Problem: Let $\Omega$ be a countably infinite set, and let $\mathscr{F}$ be the field consisting of all finite subsets of $\Omega$ and their complements. If $A$ is finite, set $\mu(A) = 0$ and if $A^c$ is finite then set $\mu(A) = 1$.
Show that $\Omega$ is the limit of an increasing sequence of sets $A_n \in \mathscr{F}$ with $\mu(A_n) = 0 \space \forall \space n$, but $\mu(\Omega) = 1$.
My attempt: Any countably infinite set can be broken down into a sequence of subsets by the following construction. Start with $\Omega$ and exclude some elements from it to form the non-empty sets $A$ and $A^c$. This can always be done as $\Omega$ is infinite. Discard $A^c$ and breakdown $A$ recursively into smaller sets by the same construction. You are then left with sets $A_1 \subset A_2 \subset \dots \subset A_n \subset \Omega$. In the limit $n \rightarrow \infty$ we have obtained a limiting sequence.
Question: To me this argument feels a bit circular and can be strengthened if I can formally express an infinitesimal portion of $\Omega$. How can I do that?
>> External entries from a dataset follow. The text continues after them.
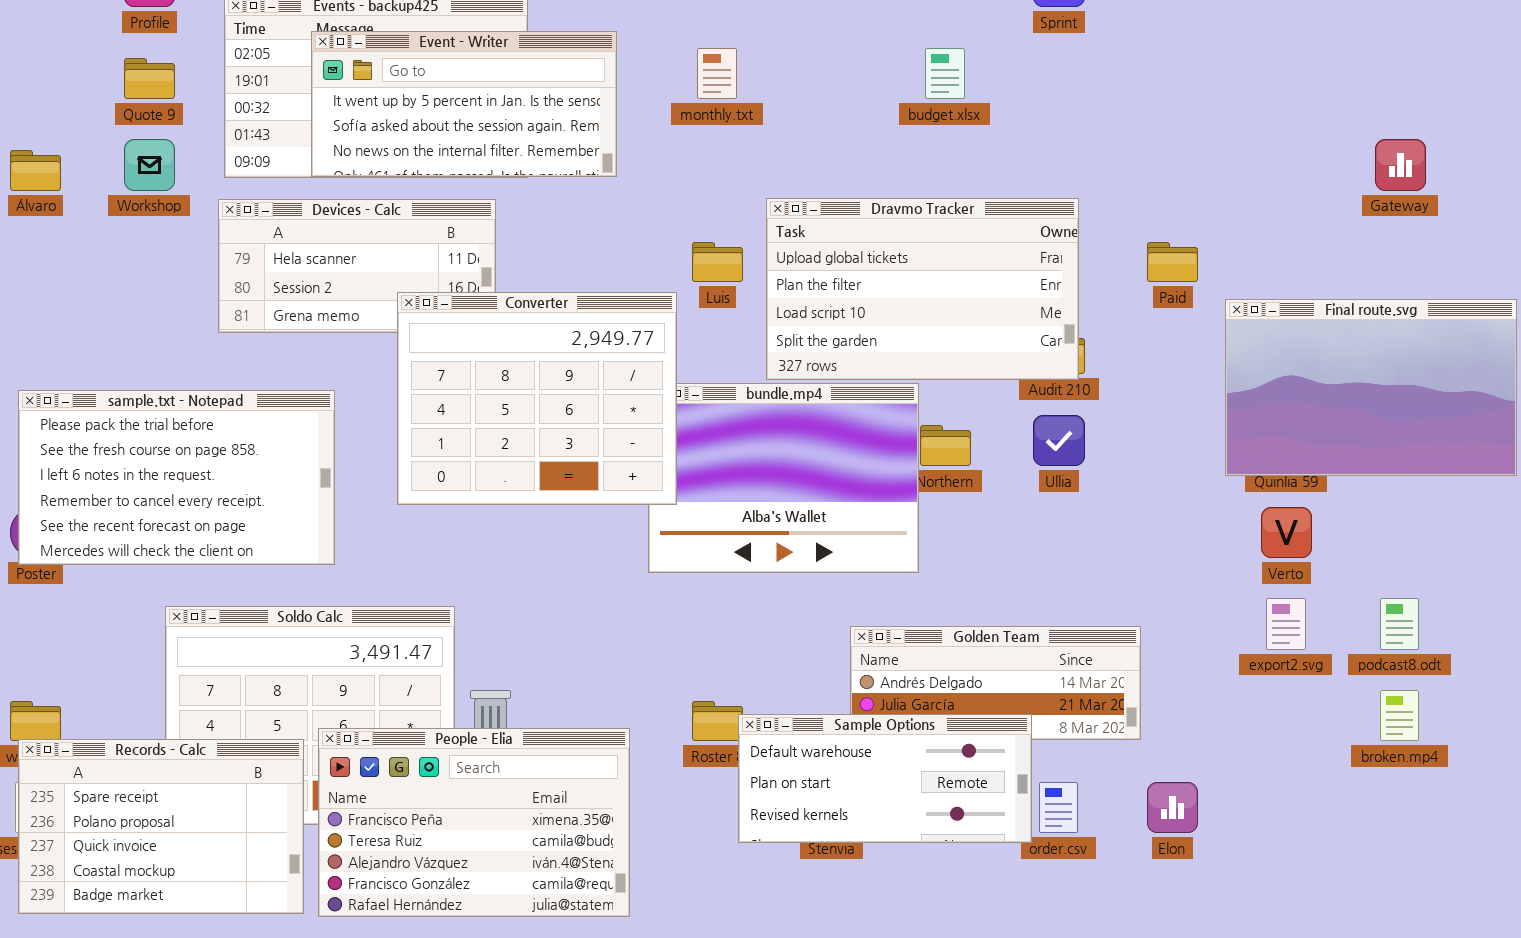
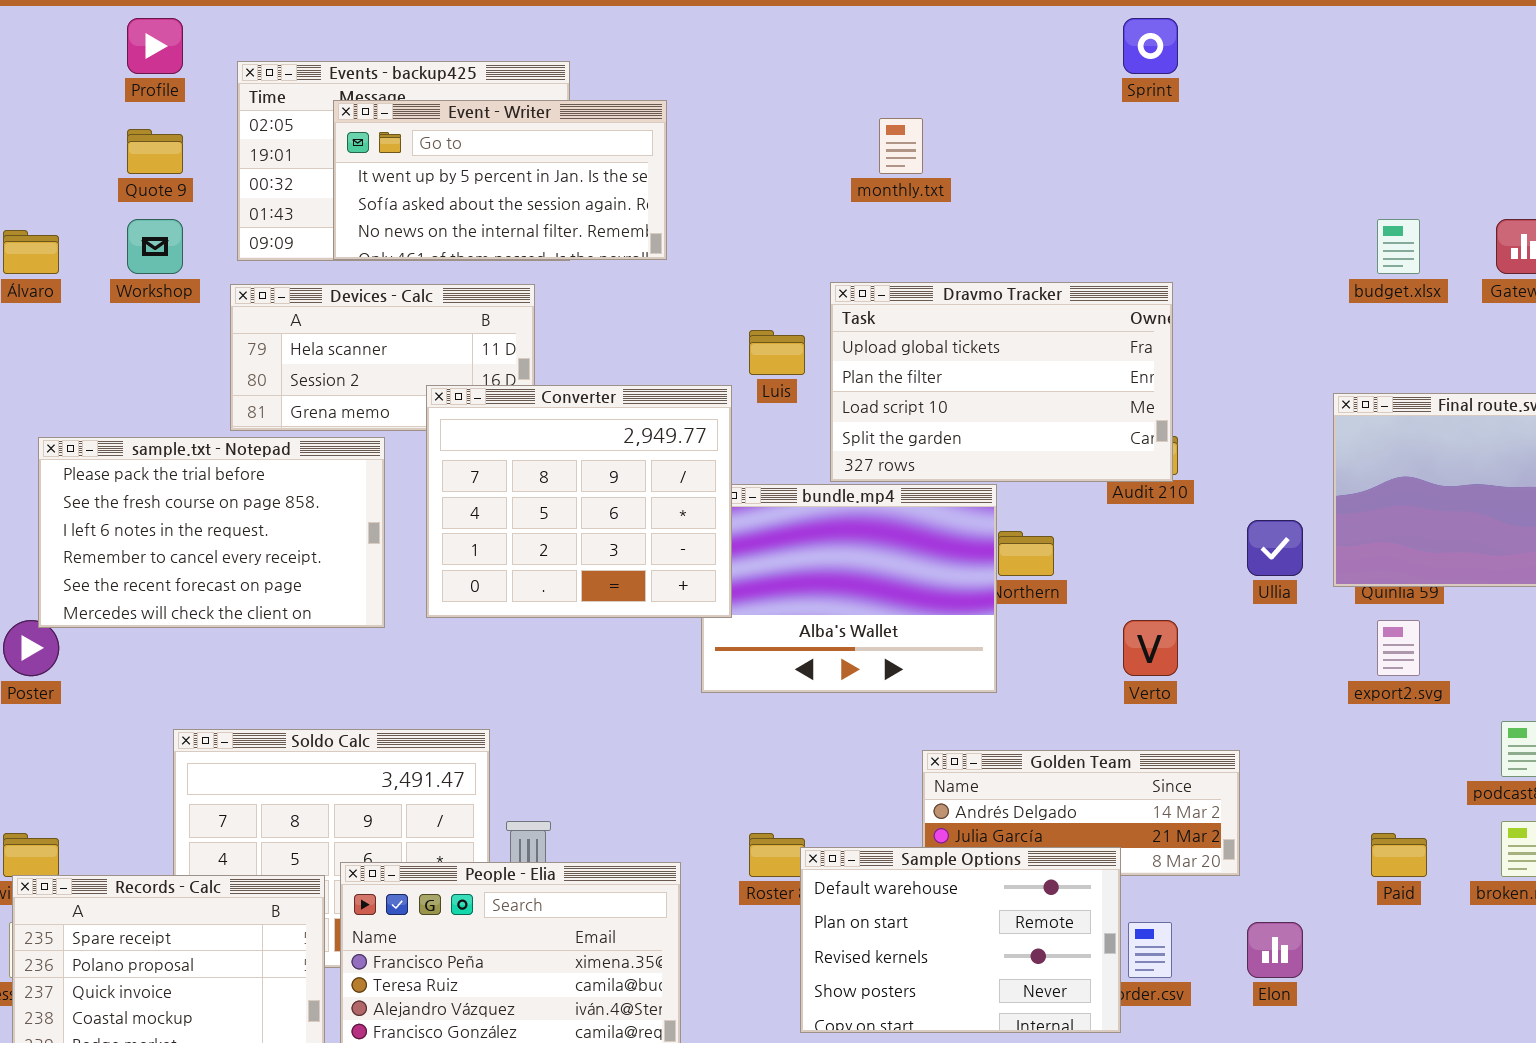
monthly.txt: [697,48,737,99] -> [879,118,923,174], moved
budget.xlsx: [925,48,965,99] -> [1377,219,1420,274], moved
Paid: [1147,242,1198,282] -> [1371,833,1427,877], moved
sample.txt - Notepad: [18,390,335,565] -> [38,437,385,628], moved
Ullia: [1033,415,1085,466] -> [1247,520,1303,576], moved
Verto: [1261,507,1312,558] -> [1123,620,1178,676], moved
export2.svg: [1266,598,1306,650] -> [1377,620,1420,676], moved
Sample Options: [738,714,1032,843] -> [800,847,1121,1033], resized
Regardless, once I have proved the construction the actual problem that $\mu(A_n) = 0 \space \forall \space n$, but $\mu(\Omega) = 1$ shall follow by the definition of $\mu$. Is that argument also correct?
One issue with the way your proof reads (which could very well be my misunderstanding, but this still suggests an area of improvement) is that you seem to start your construction with the "last" element of an infinite sequence. You've actually constructed a sequence of sets that shrink into the empty set, which isn't quite what the problem needs you to do. This is why it's not really clear what $A_1$ is since it seems to be the element at the end of your construction.
I believe your approach is salvageable, but let me offer another, perhaps more standard one.
Let $\{\omega_1,\omega_2,\ldots\}$ be an enumeration of $\Omega$. This is possible because $\Omega$ is countable. Now set $A_1 = \{ \omega_1 \}$, and $A_n = A_{n-1} \cup \{ \omega_n \}$ for $n > 1$. You should be able to see that $\{ A_n \}$ satisfies our requirements.